On 13 March 2019, the European Court of Justice gave its decision in case C‑647/17 (Srf konsulterna AB).
The case concerns the question how ‘training events’should be qualified for VAT: as generic services, or as admission to educational events?
Srf konsulterna AB is a company established in Sweden that is wholly owned by a professional association for accounting, management and salary consultants. Within that framework, it provides accounting and management training courses in the form of seminars for the members of that association and third parties.
Most of those courses are provided in Sweden, but some take place in other Member States, in which case the trainers of that association travel to the Member State in question. The courses are provided only to taxable persons whose business is established or who have a fixed establishment in Sweden.

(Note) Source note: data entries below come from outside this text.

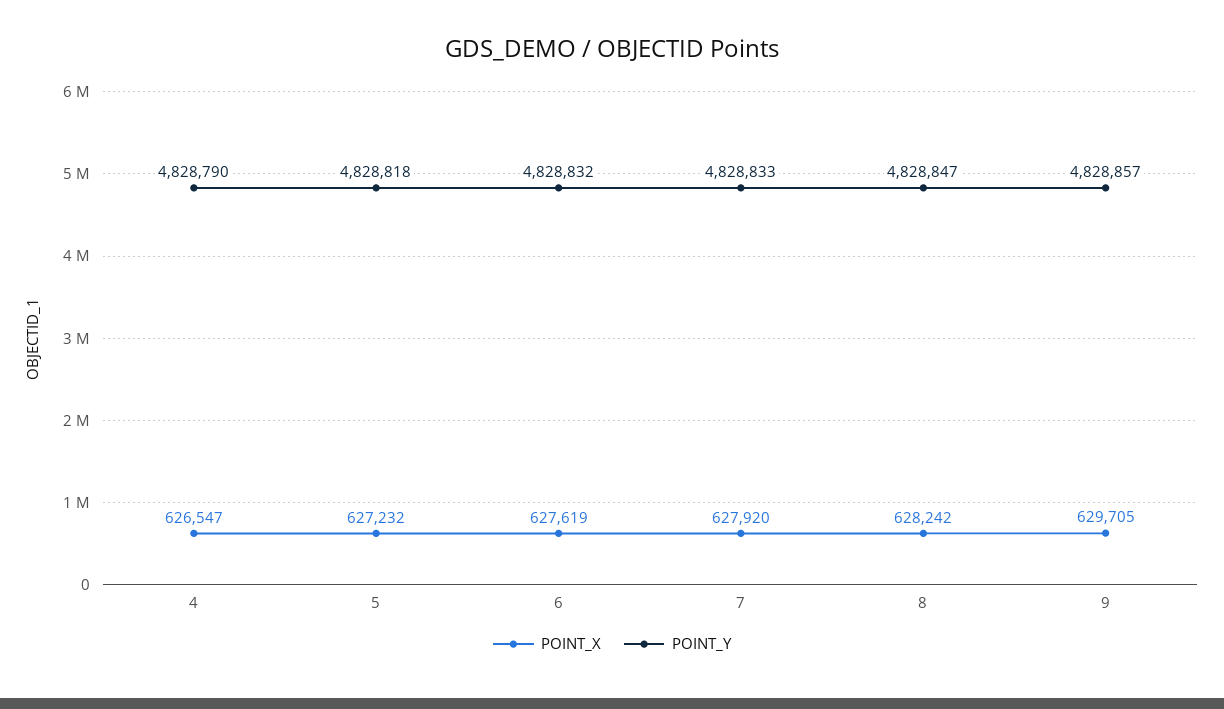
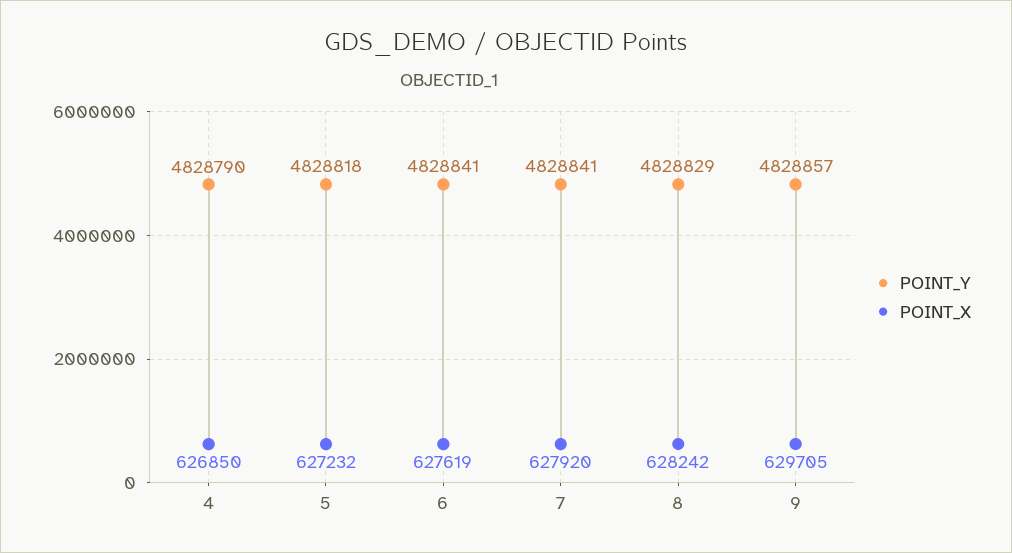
  {
    "POINT_X": {
-     "4": 626547,
+     "4": 626850,
      "5": 627232,
      "6": 627619,
      "7": 627920,
      "8": 628242,
      "9": 629705
    },
    "POINT_Y": {
      "4": 4828790,
      "5": 4828818,
-     "6": 4828832,
+     "6": 4828841,
-     "7": 4828833,
+     "7": 4828841,
-     "8": 4828847,
+     "8": 4828829,
      "9": 4828857
    }
  }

The training courses are given at a conference centre and usually last 30 hours, spread over five days, with one day’s break in the middle. The syllabus is decided in advance, but adapted on the spot depending on the participants, who must have certain skills and professional experience in accountancy and management.
Participation in the courses provided by Srf is subject to prior registration, which must be confirmed before the course begins, and payment in advance.

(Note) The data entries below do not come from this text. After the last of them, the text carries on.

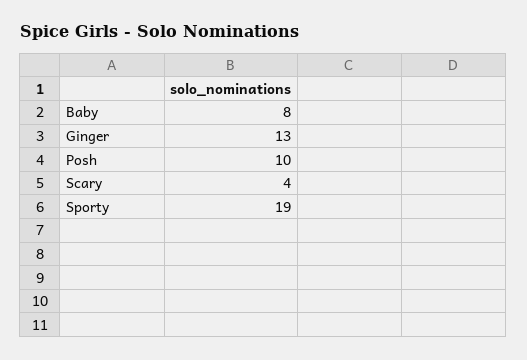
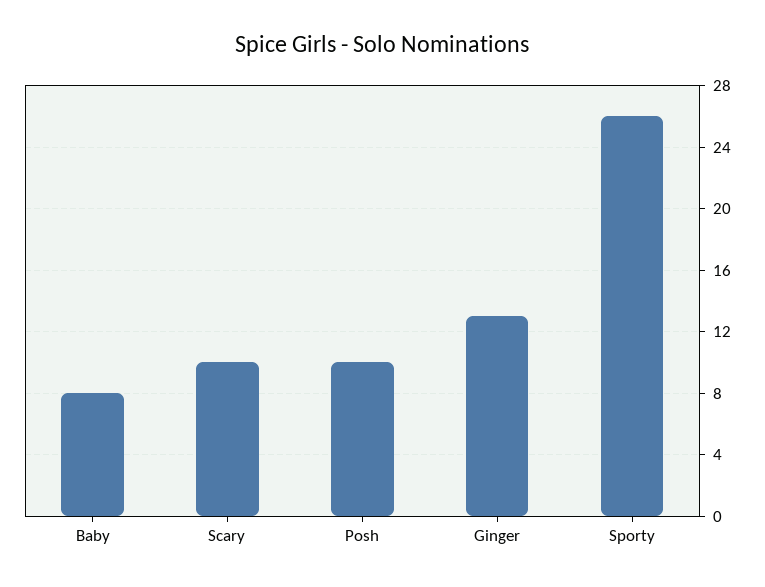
  {
    "Baby": 8,
    "Ginger": 13,
    "Posh": 10,
-   "Scary": 4,
+   "Scary": 10,
-   "Sporty": 19
+   "Sporty": 26
  }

Following a request from Srf, the Swedish Revenue Law Commission ruled that those courses, although provided in Member States other than Sweden, are to be regarded as ‘regular B2B services’, and thus were taking place in Sweden. It considered, inter alia, that the expression ‘admission to events’ in Article 53 of the VAT Directive had been included in order to restrict the scope of exceptions and, correspondingly, to extend that of the general rule. The term ‘admission to events’ should be understood as meaning the right to enter a place.

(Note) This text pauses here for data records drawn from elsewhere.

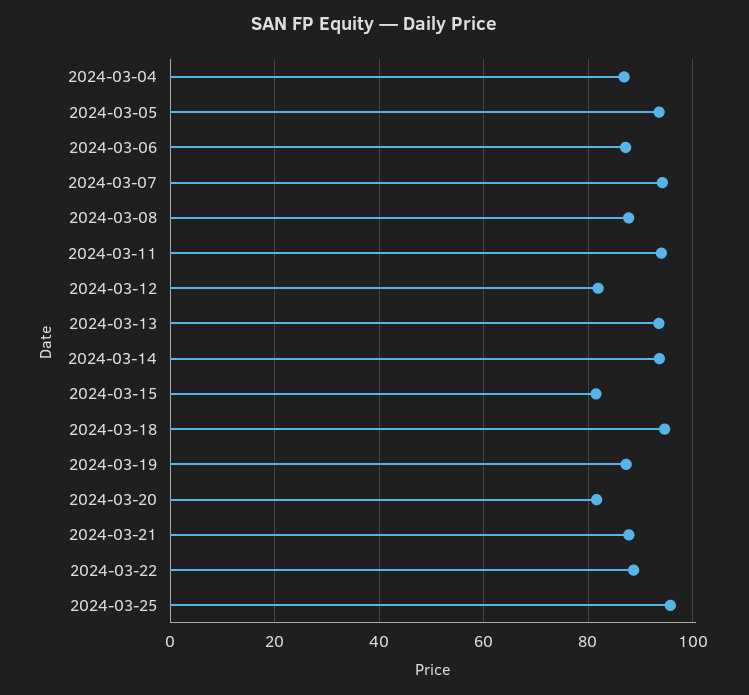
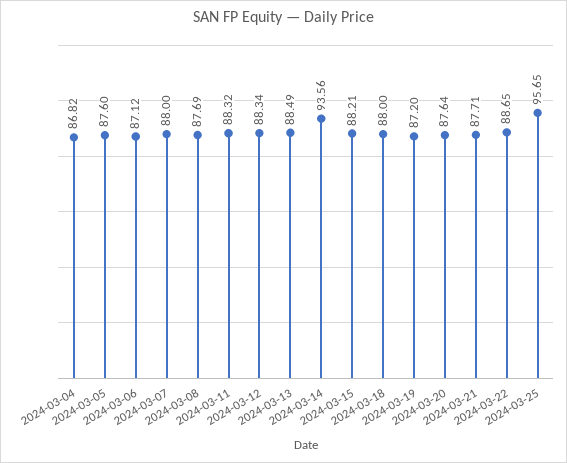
  {
    "2024-03-04": 86.82,
-   "2024-03-05": 94,
+   "2024-03-05": 87.6,
    "2024-03-06": 87.12,
-   "2024-03-07": 94,
+   "2024-03-07": 88,
    "2024-03-08": 87.69,
-   "2024-03-11": 94,
+   "2024-03-11": 88.32,
-   "2024-03-12": 82,
+   "2024-03-12": 88.34,
-   "2024-03-13": 94,
+   "2024-03-13": 88.49,
    "2024-03-14": 93.56,
-   "2024-03-15": 82,
+   "2024-03-15": 88.21,
-   "2024-03-18": 94,
+   "2024-03-18": 88,
    "2024-03-19": 87.2,
-   "2024-03-20": 82,
+   "2024-03-20": 87.64,
    "2024-03-21": 87.71,
    "2024-03-22": 88.65,
    "2024-03-25": 95.65
  }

However, the services at issue in the main proceedings cannot be characterised primarily as the right to enter a place, but rather the right to participate in a specific course. Given that the main objective of the courses at issue in the main proceedings is not to confer a right of admission, within the meaning of Article 53 of the VAT Directive, VAT in respect of such courses chargeable in Sweden under Article 44 of that directive.
The Swedish tax authorities, wishing to obtain confirmation of that ruling as well as additional justification for it, brought proceedings before the Swedish Supreme Administrative Court. Srf also sought confirmation of that ruling, taking the view that the application of the exception provided in Article 53 of the VAT Directive constitutes a disproportionate administrative burden.
In those circumstances, the Supreme Administrative Court decided to stay the proceedings and to refer the following question to the Court for a preliminary ruling:
‘Must the expression ‘admission to events’ in Article 53 of the VAT Directive be interpreted as meaning that it covers a service in the form of a five-day course on accountancy which is supplied solely to taxable persons and requires advance registration and payment?’
It is apparent from the information provided by the referring court that the courses at issue in the main proceedings provided by Srf to taxable persons are seminars which take place over five days, with one day’s break, in a Member State other than the Kingdom of Sweden, where the company has established its business. Those courses, which require the physical presence of those taxable persons, are therefore part of the educational events category referred to in Article 32 of the Implementing Regulation.
As regards the question whether the essential characteristics of the courses at issue in the main proceedings consist in granting admission to those courses, it should be noted that, when two or more components or acts supplied by the taxable person are so closely linked that they form, objectively, a single, indivisible economic supply, which it would be artificial to split, the transaction is a single supply.
The underlying logic of the provisions of the VAT Directive concerning the place where a service is deemed to be supplied is that goods and services should be taxed as far as possible at the place of consumption.
It follows that the place where courses such as those at issue in the main proceedings are deemed to be supplied must be determined on the basis of Article 53 of the VAT Directive, and those courses must, consequently, be subject to VAT in the place where the services are actually supplied, that is in the Member States where those courses are given.
It is true that such an interpretation may, as Srf observes, result in increasing the administrative burden borne by certain traders, even though recital 6 of Directive 2008/8, which inserted Articles 44 and 53 of the VAT Directive in the version currently in force, states that taxation at the place of consumption should, as far as possible, not impose a disproportionate administrative burden upon those traders.
The European Court of Justice rules as follows:
Article 53 of the VAT Directive, as meaning that the expression ‘services in respect of admission to events’ in that provision include a service, such as that at issue in the main proceedings, in the form of a five-day course on accountancy and management which is supplied solely to taxable persons and requires advance registration and payment.